Parses JS/TS (via es-module-lexer) and Python (regex). Resolves relative imports, path aliases from tsconfig.json, and Python multi-root packages.

File priority formula:

priority = fanIn * 3.0 + exportCount * 1.5 + isEntryPoint * 10.0 + gitChurn * 2.0 + 1/(depth+1) * 1.0

Clustering: Connected components via BFS on the undirected import graph. Files that import each other land in the same domain cluster.

runLLM() dispatches to runClaude() or runCodex() based on configured backend:

  • Claude: claude -p --verbose --output-format stream-json
  • Codex: codex exec --json --sandbox read-only --ephemeral

Auto-scales timeout by repo size. Parses <file path="...">content</file> tags. Enforces path safety (writes only to .claude/, .agents/, instruction files).

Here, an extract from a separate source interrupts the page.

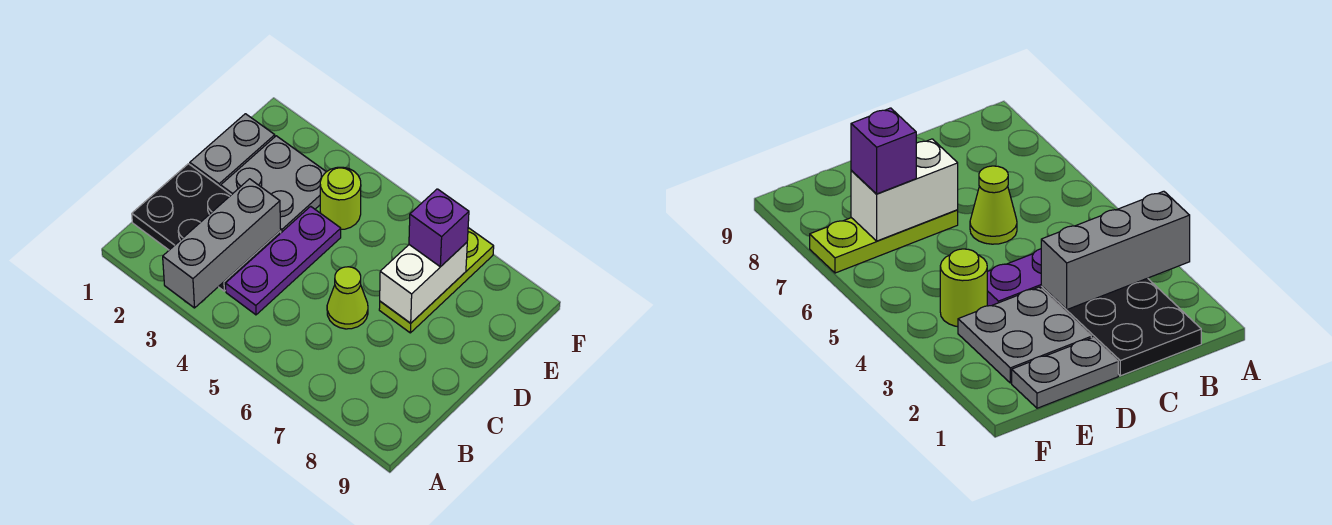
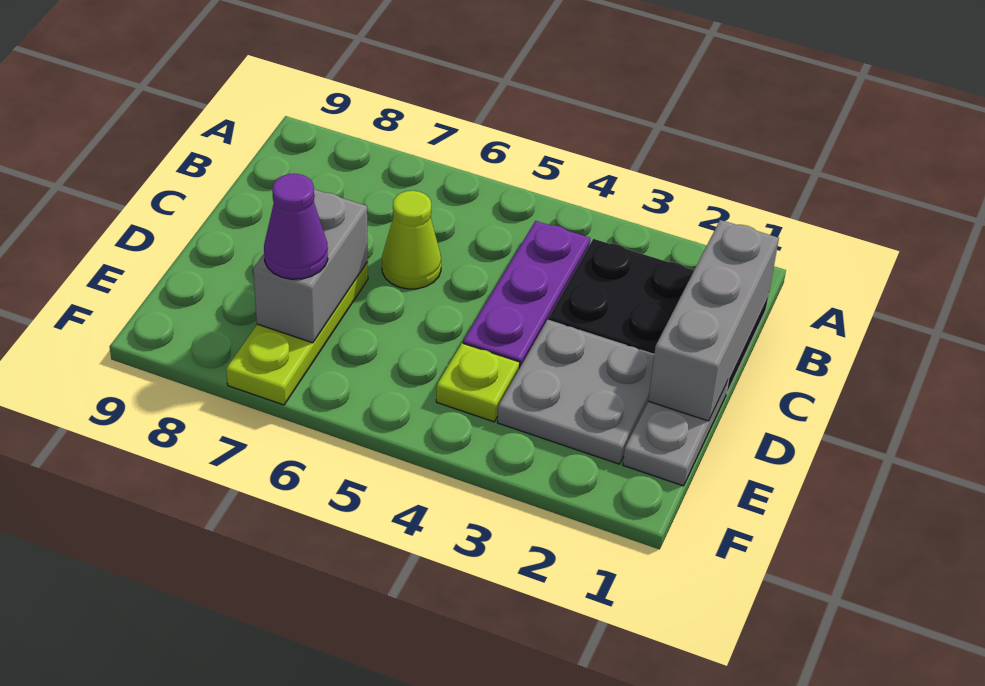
grey 1x3 brick [163,179,281,308] -> grey 1x3 brick moved to [648,220,779,421]
white 1x2 brick [380,243,467,323] -> grey 1x2 brick [253,189,368,343]
lime 1x1 round brick [320,167,361,229] -> lime 1x1 plate [436,343,520,422]
purple 1x1 brick [409,189,469,267] -> purple 1x1 cone [264,174,328,279]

Target = where output goes. Backend = which CLI generates it. Config in .aspens.json.

  • claude target → .claude/skills/, CLAUDE.md
  • codex target → .agents/skills/, AGENTS.md

You can use Claude as backend to generate Codex output, or vice versa.

PackagePurpose
es-module-lexerJS/TS import parsing (WASM, no native deps)
commanderCLI framework
@clack/promptsInteractive terminal prompts
picocolorsTerminal colors

Plus claude CLI or codex CLI at runtime for LLM operations.